I’m holding the photos. The top one now bears my thumbprint, which stands out on the shiny surface.

The light outside has started to change in character, grow softer, warmer. It rounds out the room’s corners and glistens in the shards of glass in the windows. When I look up at Max, he, too, is more beautiful than he was in the hard glare of the morning sun, despite his deep, sunken eyes, despite the cut on his jaw, despite the grubby clothes hanging from his slender frame.

“Look,” I say listlessly, spreading out the images like a fan in front of me.

There are four Polaroids. The child in them appears to be a newborn. Two of the images are sharp, and two are blurred. You can tell that the baby has been dried off, but there are still traces of something dark and sticky on her chubby arms. In one of them she is naked, shot clinically from above. In another she is lying in familiar arms.

Elsa’s face is visible up to the hairline. She looks like she has aged thirty years since the photograph Grandma left me; her eyes sit deep in her face, her mouth just a limp dash between her cheeks.

A bit like Max looks now, come to think of it.

Me too, I’m sure.

“What is it?” Max asks, a hint of confusion in his voice. He stops behind me, and I feel his shadow fall over me when he leans in to take a look.

“Kristina Lidman,” I say. “Birgitta Lidman was the mother of the baby they found here. Birgitta Lidman was Tone’s grandma.”

“Who…” he begins.

“Gitta,” I say quietly. “Look. It’s dated August 18, 1959.”

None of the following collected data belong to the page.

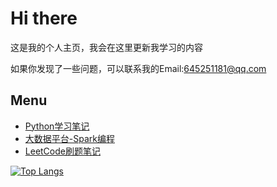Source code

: # Hi there
这是我的个人主页，我会在这里更新我学习的内容

如果你发现了一些问题，可以联系我的Email:645251181@qq.com

## Menu
- [Python学习笔记](https://github.com/Yuchen-Zhou/PythonLearning)
- [大数据平台-Spark编程](https://github.com/Yuchen-Zhou/SparkWithBigdata)
- [LeetCode刷题笔记](https://github.com/Yuchen-Zhou/LeetCode)



[![Top Langs](https://github-readme-stats.vercel.app/api/top-langs/?username=Yuchen-Zhou&layout=compact&theme=tokyonight)](https://github.com/anuraghazra/github-readme-stats)

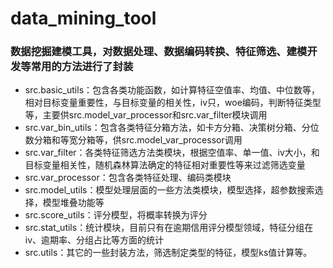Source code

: # data_mining_tool
### 数据挖掘建模工具，对数据处理、数据编码转换、特征筛选、建模开发等常用的方法进行了封装

- src.basic_utils：包含各类功能函数，如计算特征空值率、均值、中位数等，相对目标变量重要性，与目标变量的相关性，iv只，woe编码，判断特征类型等，主要供src.model_var_processor和src.var_filter模块调用
- src.var_bin_utils：包含各类特征分箱方法，如卡方分箱、决策树分箱、分位数分箱和等宽分箱等，供src.model_var_processor调用
- src.var_filter：各类特征筛选方法类模块，根据空值率、单一值、iv大小，和目标变量相关性，随机森林算法确定的特征相对重要性等来过滤筛选变量
- src.var_processor：包含各类特征处理、编码类模块
- src.model_utils：模型处理层面的一些方法类模块，模型选择，超参数搜索选择，模型堆叠功能等
- src.score_utils：评分模型，将概率转换为评分
- src.stat_utils：统计模块，目前只有在逾期信用评分模型领域，特征分组在iv、逾期率、分组占比等方面的统计
- src.utils：其它的一些封装方法，筛选制定类型的特征，模型ks值计算等。
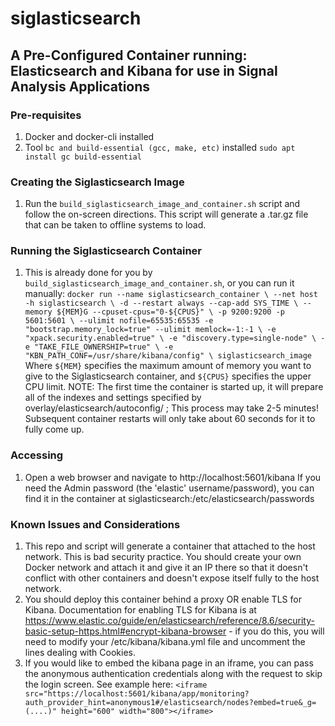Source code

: # siglasticsearch
## A Pre-Configured Container running: Elasticsearch and Kibana for use in Signal Analysis Applications

### Pre-requisites
1. Docker and docker-cli installed
2. Tool `bc and build-essential (gcc, make, etc)` installed
`sudo apt install gc build-essential`

### Creating the Siglasticsearch Image
1. Run the `build_siglasticsearch_image_and_container.sh` script and follow the on-screen directions.  This script will generate a .tar.gz file that can be taken to offline systems to load.

### Running the Siglasticsearch Container
1. This is already done for you by `build_siglasticsearch_image_and_container.sh`, or you can run it manually:
`docker run --name siglasticsearch_container \
--net host -h siglasticsearch \
-d --restart always --cap-add SYS_TIME \
--memory ${MEM}G --cpuset-cpus="0-${CPUS}" \
-p 9200:9200 -p 5601:5601 \
--ulimit nofile=65535:65535 -e "bootstrap.memory_lock=true" --ulimit memlock=-1:-1 \
-e "xpack.security.enabled=true" \
-e "discovery.type=single-node" \
-e "TAKE_FILE_OWNERSHIP=true" \
-e "KBN_PATH_CONF=/usr/share/kibana/config" \
siglasticsearch_image`
Where `${MEM}` specifies the maximum amount of memory you want to give to the Siglasticsearch container, and `${CPUS}` specifies the upper CPU limit.
NOTE: The first time the container is started up, it will prepare all of the indexes and settings specified by overlay/elasticsearch/autoconfig/  ; This process may take 2-5 minutes!  Subsequent container restarts will only take about 60 seconds for it to fully come up.

### Accessing
1. Open a web browser and navigate to http://localhost:5601/kibana
If you need the Admin password (the 'elastic' username/password), you can find it in the container at siglasticsearch:/etc/elasticsearch/passwords

### Known Issues and Considerations
1. This repo and script will generate a container that attached to the host network.  This is bad security practice.  You should create your own Docker network and attach it and give it an IP there so that it doesn't conflict with other containers and doesn't expose itself fully to the host network.
2. You should deploy this container behind a proxy OR enable TLS for Kibana.  Documentation for enabling TLS for Kibana is at  https://www.elastic.co/guide/en/elasticsearch/reference/8.6/security-basic-setup-https.html#encrypt-kibana-browser - if you do this, you will need to modify your /etc/kibana/kibana.yml file and uncomment the lines dealing with Cookies.
3. If you would like to embed the kibana page in an iframe, you can pass the anonymous authentication credentials along with the request to skip the login screen.  See example here: `<iframe src="https://localhost:5601/kibana/app/monitoring?auth_provider_hint=anonymous1#/elasticsearch/nodes?embed=true&_g=(....)" height="600" width="800"></iframe>`
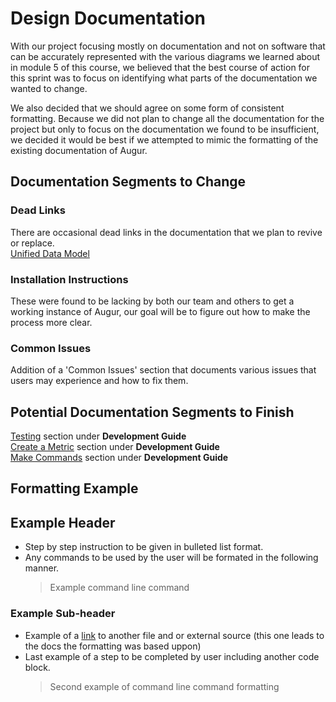 # Design Documentation

With our project focusing mostly on documentation and not on software that can be accurately represented with the various diagrams we learned about in module 5 of this course, we believed that the best course of action for this sprint was to focus on identifying what parts of the documentation we wanted to change.

We also decided that we should agree on some form of consistent formatting. Because we did not plan to change all the documentation for the project but only to focus on the documentation we found to be insufficient, we decided it would be best if we attempted to mimic the formatting of the existing documentation of Augur.

## Documentation Segments to Change
### Dead Links
There are occasional dead links in the documentation that we plan to revive or replace.  
[Unified Data Model](https://oss-augur.readthedocs.io/en/main/schema/data-model.html)

### Installation Instructions
These were found to be lacking by both our team and others to get a working instance of Augur, our goal will be to figure out how to make the process more clear.

### Common Issues
Addition of a 'Common Issues' section that documents various issues that users may experience and how to fix them.
## Potential Documentation Segments to Finish
[Testing](https://oss-augur.readthedocs.io/en/main/development-guide/testing/toc.html) section under **Development Guide**  
[Create a Metric](https://oss-augur.readthedocs.io/en/main/development-guide/create-a-metric/toc.html) section under **Development Guide**  
[Make Commands](https://oss-augur.readthedocs.io/en/main/development-guide/make/toc.html) section under **Development Guide**  
## Formatting Example

## Example Header
- Step by step instruction to be given in bulleted list format.
- Any commands to be used by the user will be formated in the following manner.
  > Example command line command

### Example Sub-header

- Example of a [link](https://oss-augur.readthedocs.io/en/main/quick-start.html) to another file and or external source (this one leads to the docs the formatting was based uppon)
- Last example of a step to be completed by user including another code block.
  > Second example of command line command formatting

I look at the two blurry pictures. Though they aren’t in focus, I can still see what they show.

One of them is the same child again, shot from the side. The other shows her lying on a naked breast. The figure she is lying on is large and shapeless, and her face is turned away. Her long, dark hair winds down over her shoulders and chest.

“Where did you find that?” Max asks.

I nod at the desk.

“In the nurse’s records,” I say.

The folder is still lying open in front of me. The scrawls on the lined paper float in front of my eyes. I didn’t want to read them, but I couldn’t help myself. Anything to distract me from the throbbing, pulsating truth hanging over me like a red mist: Emmy is dead and it’s my fault. Tone is gone, lost, insane, and it’s my fault.

The scrawls don’t offer much. The birth weight and length. I don’t know what’s healthy for an infant, but it looks normal to me. And the name. Kristina Lidman.

So that was her first name. Before she became Hélène Grimelund.

I wonder what Tone’s mother would say if she could see her own baby pictures. What Tone would say.

Another note, jotted right at the bottom:

FATHER: UNKNOWN.

I shut the folder. It’s a breakthrough. Explosive. It would have made the documentary a success.

But that doesn’t matter anymore, none of it does. There will never be any documentary. No one will ever get to know.

And none of it matters because Emmy is dead.

“I really believed in the film, Alice. Just so you know. I think it would have been fantastic. We could have made something really special.”

“Have you found anything to cover her with?” Max asks quietly.

There it comes, barging in again. The truth. The real world.

“I was going to check the cabinet,” I say quietly, pointing limply at the one in the corner.

He doesn’t say anything, just walks over to it and looks at the doors.

“It’s locked,” he says.

I open the bottom drawer of the desk. There it is, neat and compact, a small brass key on a twisted string.

I pick it up and walk over to the cabinet. The key glides in and turns so effortlessly that it feels as though my hand is following the key rather than vice versa.

The cabinet is unbearably tidy, with bandages and Band-Aids sorted into small compartments. The lower section is taken up by towels and sheets. I pull out the top sheet and hold it for a second.

It’s white, cotton. It has yellowed slightly with age, and is stiff in that way that sheets only get from mangling. An embroidered trim of dainty white flowers lines its edge.